IMAGE: Research Notes

 

 



Finding the LEADERS

A Sac State program to identify urban school leaders appears to be hitting its mark.

The six-year-old urban leadership program already has a majority of its graduates in administrative and leadership positions. They include the first Hmong principal in California, a deputy superintendent in Boston, and three former students who were accepted into Harvard's superintendent's program, says program coordinator and Educational Leadership and Policy Studies professor Lila Jacobs.

Though the program requires a substantial commitment-classes meet all day, every Saturday for a year-it draws students from all over Northern California. And Jacobs has been asked to re-create the program in the Los Angeles area.

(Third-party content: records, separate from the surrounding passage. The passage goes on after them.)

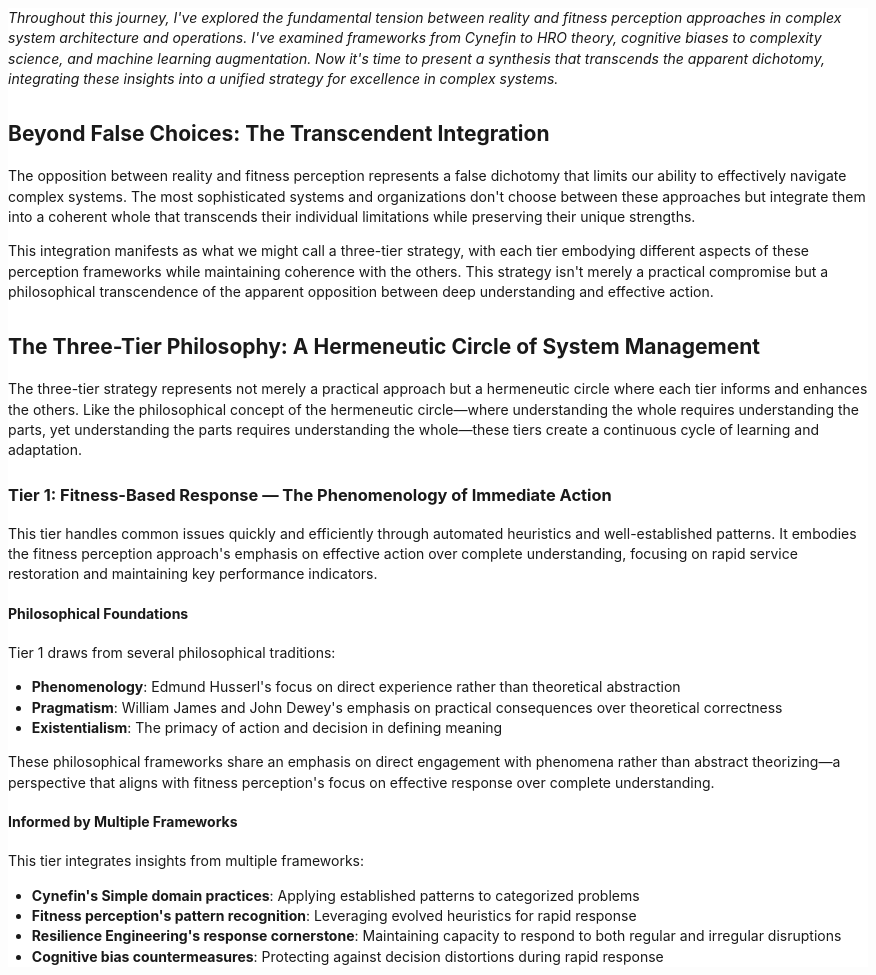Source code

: _Throughout this journey, I've explored the fundamental tension between reality and fitness perception approaches in complex system architecture and operations. I've examined frameworks from Cynefin to HRO theory, cognitive biases to complexity science, and machine learning augmentation. Now it's time to present a synthesis that transcends the apparent dichotomy, integrating these insights into a unified strategy for excellence in complex systems._

## Beyond False Choices: The Transcendent Integration

The opposition between reality and fitness perception represents a false dichotomy that limits our ability to effectively navigate complex systems. The most sophisticated systems and organizations don't choose between these approaches but integrate them into a coherent whole that transcends their individual limitations while preserving their unique strengths.

This integration manifests as what we might call a three-tier strategy, with each tier embodying different aspects of these perception frameworks while maintaining coherence with the others. This strategy isn't merely a practical compromise but a philosophical transcendence of the apparent opposition between deep understanding and effective action.

## The Three-Tier Philosophy: A Hermeneutic Circle of System Management

The three-tier strategy represents not merely a practical approach but a hermeneutic circle where each tier informs and enhances the others. Like the philosophical concept of the hermeneutic circle—where understanding the whole requires understanding the parts, yet understanding the parts requires understanding the whole—these tiers create a continuous cycle of learning and adaptation.

### Tier 1: Fitness-Based Response — The Phenomenology of Immediate Action

This tier handles common issues quickly and efficiently through automated heuristics and well-established patterns. It embodies the fitness perception approach's emphasis on effective action over complete understanding, focusing on rapid service restoration and maintaining key performance indicators.

#### Philosophical Foundations

Tier 1 draws from several philosophical traditions:

- **Phenomenology**: Edmund Husserl's focus on direct experience rather than theoretical abstraction
- **Pragmatism**: William James and John Dewey's emphasis on practical consequences over theoretical correctness
- **Existentialism**: The primacy of action and decision in defining meaning

These philosophical frameworks share an emphasis on direct engagement with phenomena rather than abstract theorizing—a perspective that aligns with fitness perception's focus on effective response over complete understanding.

#### Informed by Multiple Frameworks

This tier integrates insights from multiple frameworks:

- **Cynefin's Simple domain practices**: Applying established patterns to categorized problems
- **Fitness perception's pattern recognition**: Leveraging evolved heuristics for rapid response
- **Resilience Engineering's response cornerstone**: Maintaining capacity to respond to both regular and irregular disruptions
- **Cognitive bias countermeasures**: Protecting against decision distortions during rapid response
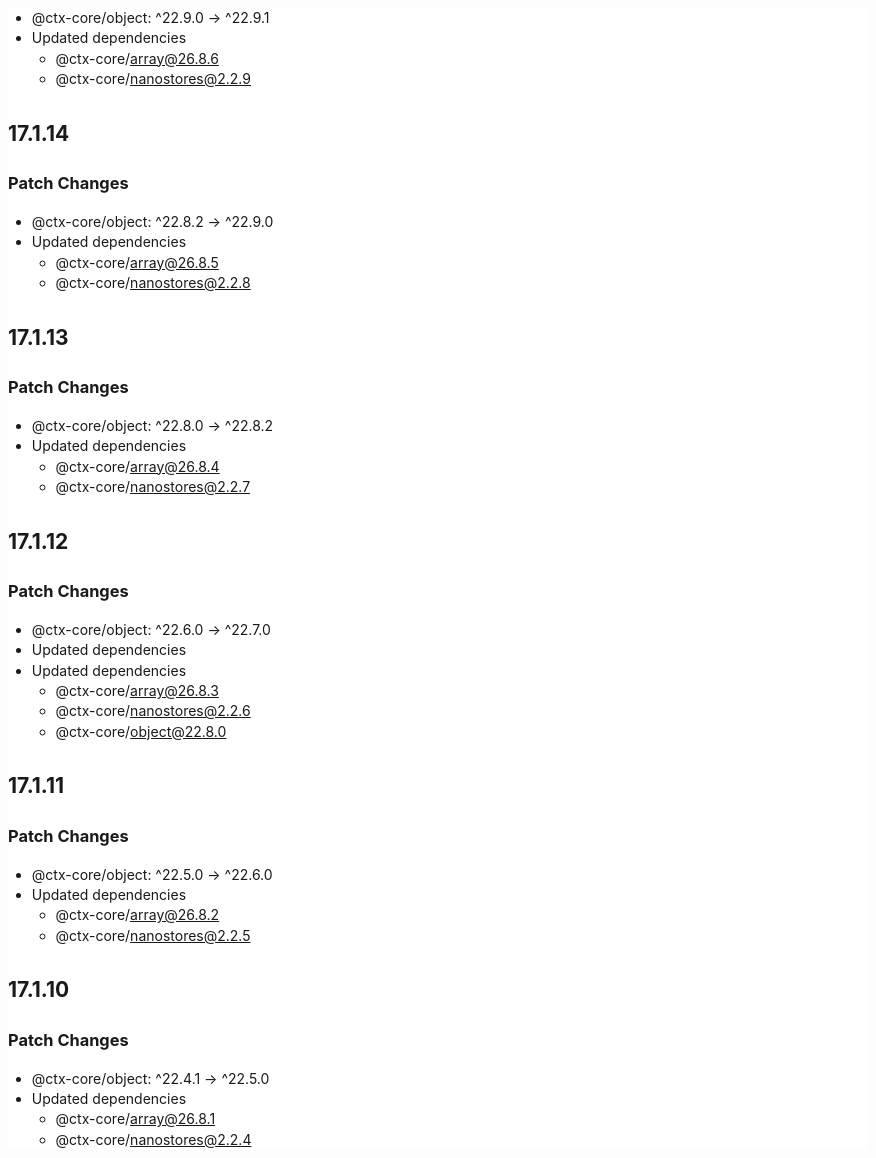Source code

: - @ctx-core/object: ^22.9.0 -> ^22.9.1
- Updated dependencies
  - @ctx-core/array@26.8.6
  - @ctx-core/nanostores@2.2.9

## 17.1.14

### Patch Changes

- @ctx-core/object: ^22.8.2 -> ^22.9.0
- Updated dependencies
  - @ctx-core/array@26.8.5
  - @ctx-core/nanostores@2.2.8

## 17.1.13

### Patch Changes

- @ctx-core/object: ^22.8.0 -> ^22.8.2
- Updated dependencies
  - @ctx-core/array@26.8.4
  - @ctx-core/nanostores@2.2.7

## 17.1.12

### Patch Changes

- @ctx-core/object: ^22.6.0 -> ^22.7.0
- Updated dependencies
- Updated dependencies
  - @ctx-core/array@26.8.3
  - @ctx-core/nanostores@2.2.6
  - @ctx-core/object@22.8.0

## 17.1.11

### Patch Changes

- @ctx-core/object: ^22.5.0 -> ^22.6.0
- Updated dependencies
  - @ctx-core/array@26.8.2
  - @ctx-core/nanostores@2.2.5

## 17.1.10

### Patch Changes

- @ctx-core/object: ^22.4.1 -> ^22.5.0
- Updated dependencies
  - @ctx-core/array@26.8.1
  - @ctx-core/nanostores@2.2.4
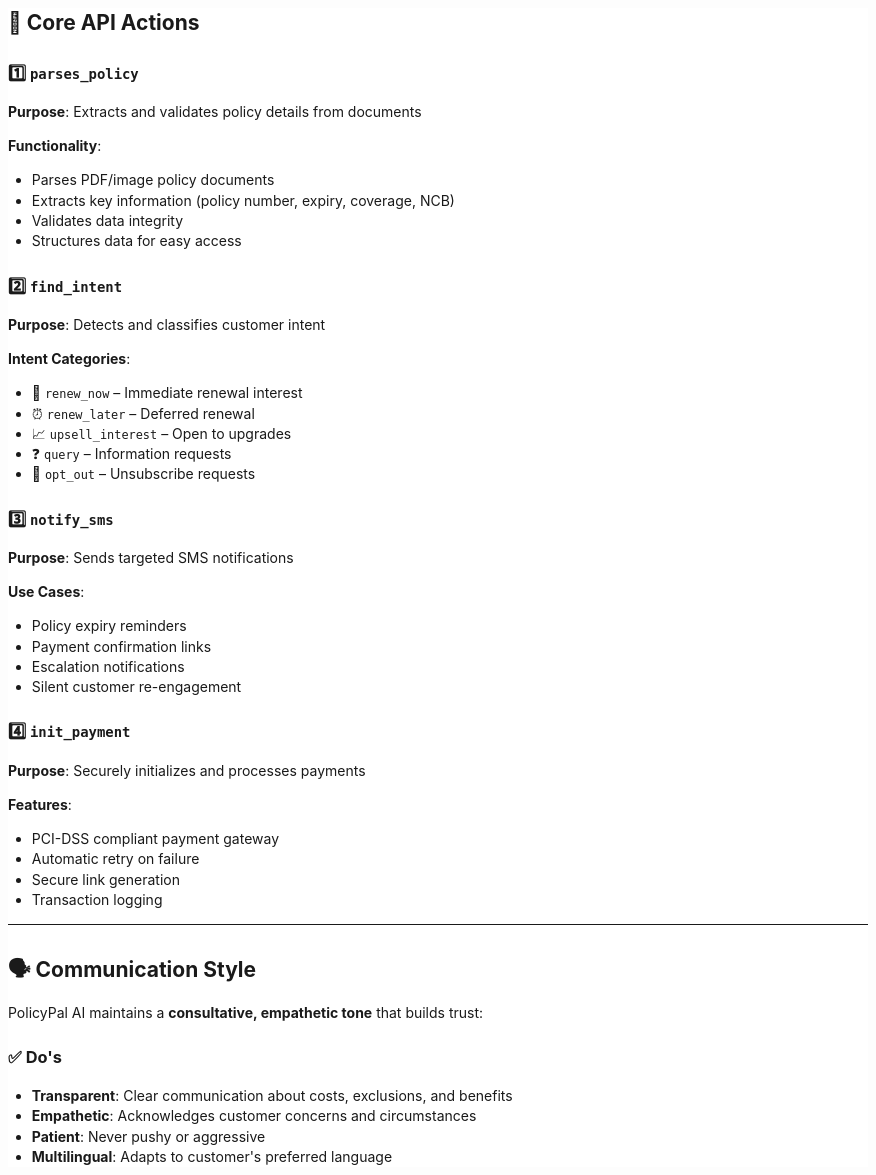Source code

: 
## 🧩 Core API Actions

### 1️⃣ `parses_policy`
**Purpose**: Extracts and validates policy details from documents

**Functionality**:
- Parses PDF/image policy documents
- Extracts key information (policy number, expiry, coverage, NCB)
- Validates data integrity
- Structures data for easy access

### 2️⃣ `find_intent`
**Purpose**: Detects and classifies customer intent

**Intent Categories**:
- 🔄 `renew_now` – Immediate renewal interest
- ⏰ `renew_later` – Deferred renewal
- 📈 `upsell_interest` – Open to upgrades
- ❓ `query` – Information requests
- 🚫 `opt_out` – Unsubscribe requests

### 3️⃣ `notify_sms`
**Purpose**: Sends targeted SMS notifications

**Use Cases**:
- Policy expiry reminders
- Payment confirmation links
- Escalation notifications
- Silent customer re-engagement

### 4️⃣ `init_payment`
**Purpose**: Securely initializes and processes payments

**Features**:
- PCI-DSS compliant payment gateway
- Automatic retry on failure
- Secure link generation
- Transaction logging

---

## 🗣️ Communication Style

PolicyPal AI maintains a **consultative, empathetic tone** that builds trust:

### ✅ Do's
- **Transparent**: Clear communication about costs, exclusions, and benefits
- **Empathetic**: Acknowledges customer concerns and circumstances
- **Patient**: Never pushy or aggressive
- **Multilingual**: Adapts to customer's preferred language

Students complete coursework leading to a preliminary administrative credential, and may continue on to a master's degree, while continuing to teach in their districts.

A mixture of educators from Sac State and area school districts teach the courses. Coursework includes research, educational leadership, special education programs, legal issues, finance, supervision and evaluation, and school-community relations. The students also shadow an administrator who is a former graduate.

Urban leadership is designed for people who specifically want to serve urban areas, and many are drawn by their own school experiences. "We prepare students to be change agents," Jacobs says. "Many have experienced turnarounds in their own lives because of someone they identified with."

That may be part of the reason the students who enroll in the program tend to match the demographics—African American,
Latino, Hmong, Punjabi, Filipino—of the urban districts they serve. "Usually in urban districts there is a mismatch between staff and students," Jacobs says.